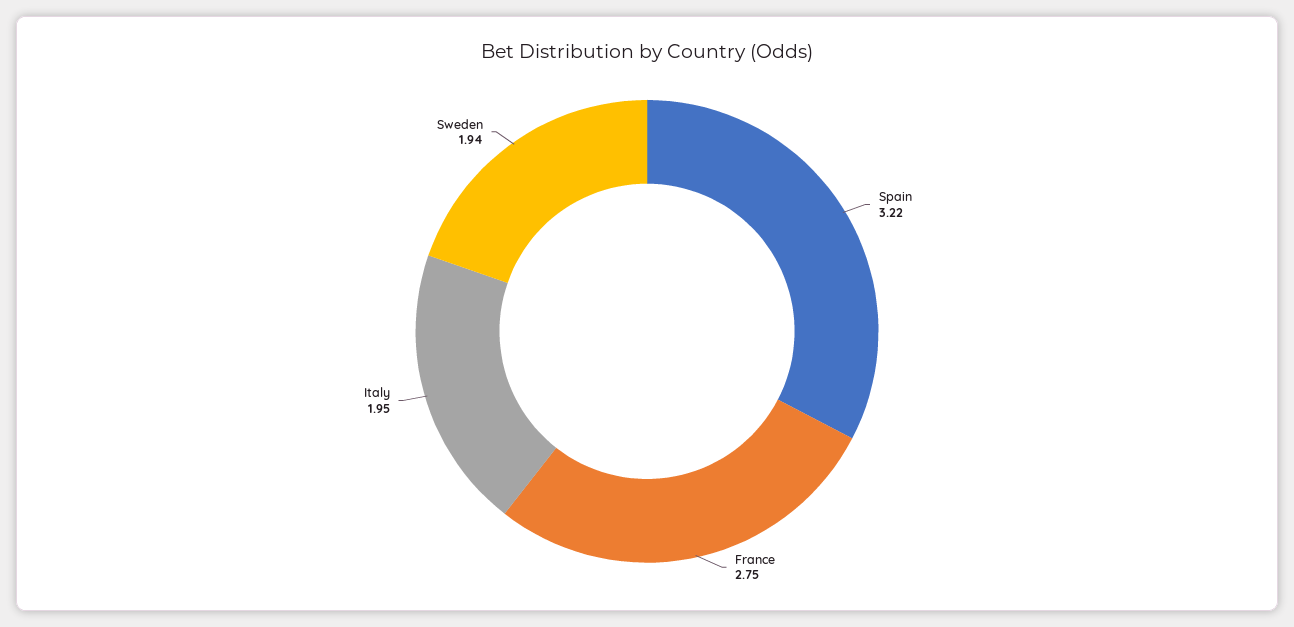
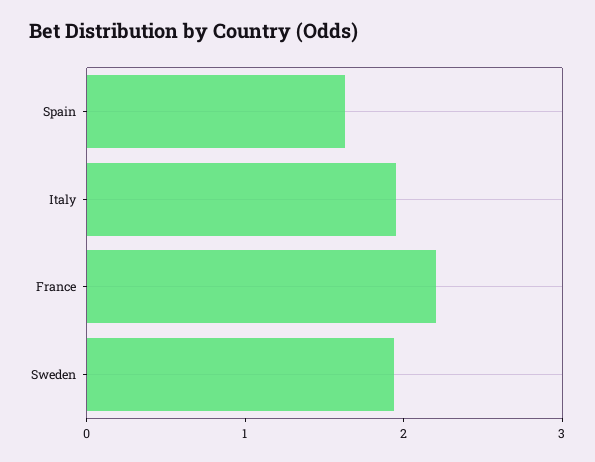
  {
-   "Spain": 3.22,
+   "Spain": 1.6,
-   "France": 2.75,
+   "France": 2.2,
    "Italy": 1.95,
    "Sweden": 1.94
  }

◇ ◇ ◇ ◇ ◇

== Work required ==
The whole listing is to be retyped exactly, with its pictures removed.

== Answer below ==
  {
-   "Spain": 3.22,
+   "Spain": 1.6,
-   "France": 2.75,
+   "France": 2.2,
    "Italy": 1.95,
    "Sweden": 1.94
  }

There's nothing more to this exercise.